本当の巧みには、術などない。(篆刻:大巧無巧術)

大巧無巧術
大学では広告研究会だった。勧誘を受ける前に入って、教室より部室の方が多かった。 のんびりしたもので、4年になってやっと就職を考えはじめた。久保田宣伝研究所 (現・宣伝会議)のコピーライター養成講座に通った。その日の講師は、広研の先輩・ 金内一郎さん。友人のTと挨拶して、コーヒーをご馳走になった。数日後、電話を いただく。「T君と、うち(AZ)のコピーライターになりませんか」という、夢のような話。 その時ふたりは、NDCの試験を受けて結果待ち。ソニービルの前で、2時間ほど 話した。NDCには、「AZに行きたいので」とお詫びに行く。帰ると、梶さんという方から 電話があったという。「金内には話をつけるから、こっちに来ないか」という、またまた 夢のような話(数年前、梶さんにこの話をしたら、まったく記憶にないとのこと)。 NDCは大きい会社、AZなら金内さんが直接指導してくださるのが決め手だった。 三菱銀行の広報課分室で、コピーライター修行がはじまった。

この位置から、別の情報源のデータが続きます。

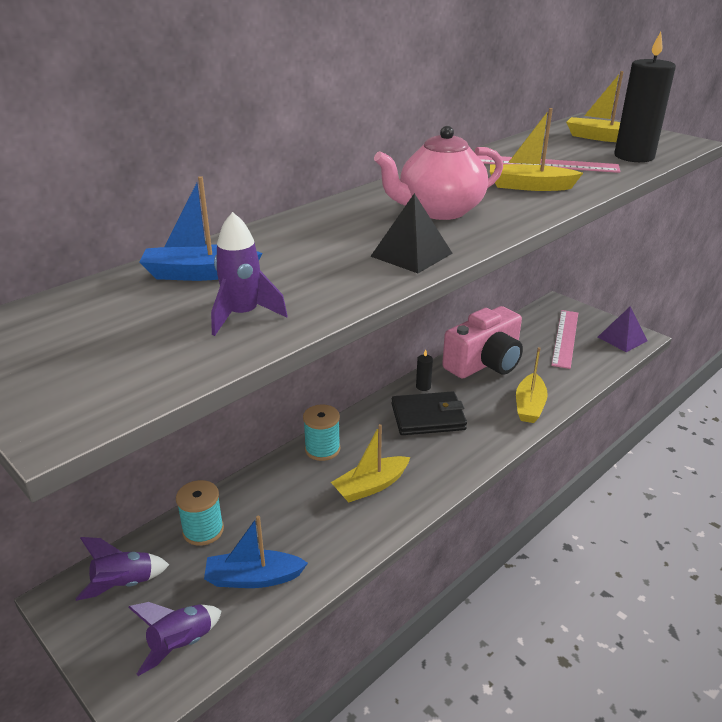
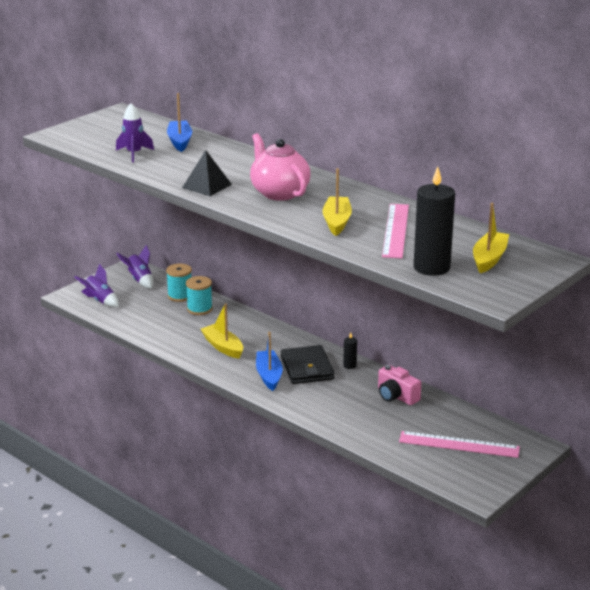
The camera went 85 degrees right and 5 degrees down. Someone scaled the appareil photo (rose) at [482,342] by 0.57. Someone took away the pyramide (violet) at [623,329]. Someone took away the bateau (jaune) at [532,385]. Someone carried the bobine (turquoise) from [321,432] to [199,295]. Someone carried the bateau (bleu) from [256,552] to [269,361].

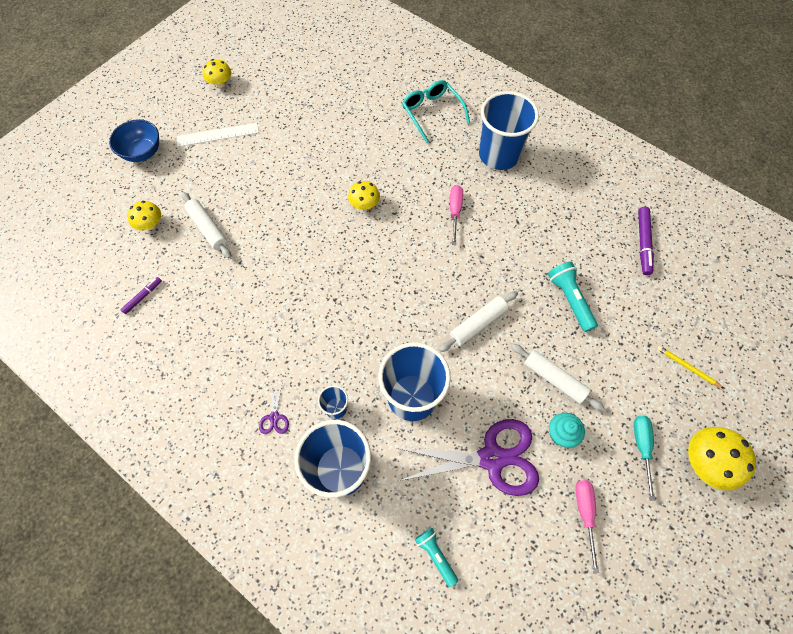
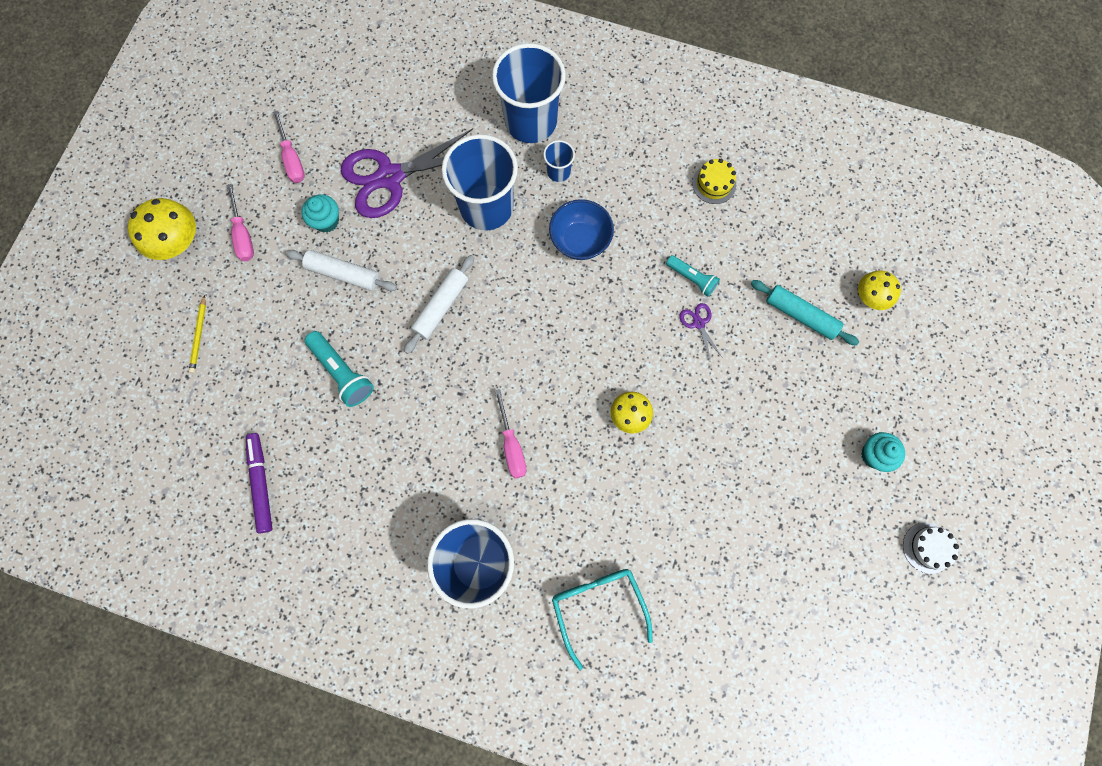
The camera went 160 degrees right and 10 degrees up. Someone swapped the champignon (jaune) at [216,73] for the gâteau (blanc) at [931,548]. Someone rotated the lunettes (turquoise) at [436,111] by 150 degrees counterclockwise. Someone carried the bol (bleu) from [134,140] to [581,229]. Someone swapped the règle (blanc) at [218,135] for the muffin (turquoise) at [883,452]. Someone repainted the rouleau à pâtisserie (blanc) at [206,225], which became the rouleau à pâtisserie (turquoise) at [805,313]. Someone took away the feutre (violet) at [141,295]. Someone rotated the crayon (jaune) at [690,367] by 75 degrees clockwise. Someone carried the ciseaux (violet) from [274,407] to [701,331]. Someone repainted the tournevis (turquoise) at [644,458], which became the tournevis (rose) at [240,222]. Someone carried the lampe de poche (turquoise) from [436,557] to [693,276]. Someone put down the gâteau (jaune) at [714,181].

銀行の支店が次々に 出来た時代。開設準備室に支店長を訪ねて、方針を聞く。マーク、スローガンを決める。 支店長の挨拶状から、チラシ、マッチ、メモまで、いわばミニCIをやらせてもらった。 その頃の金内さんの住宅ローンのコピーは、「一戸建てか、マンションか」。 これコピー?とあっけにとられた。篆刻は「大いなる巧みに、巧みな術など無い」。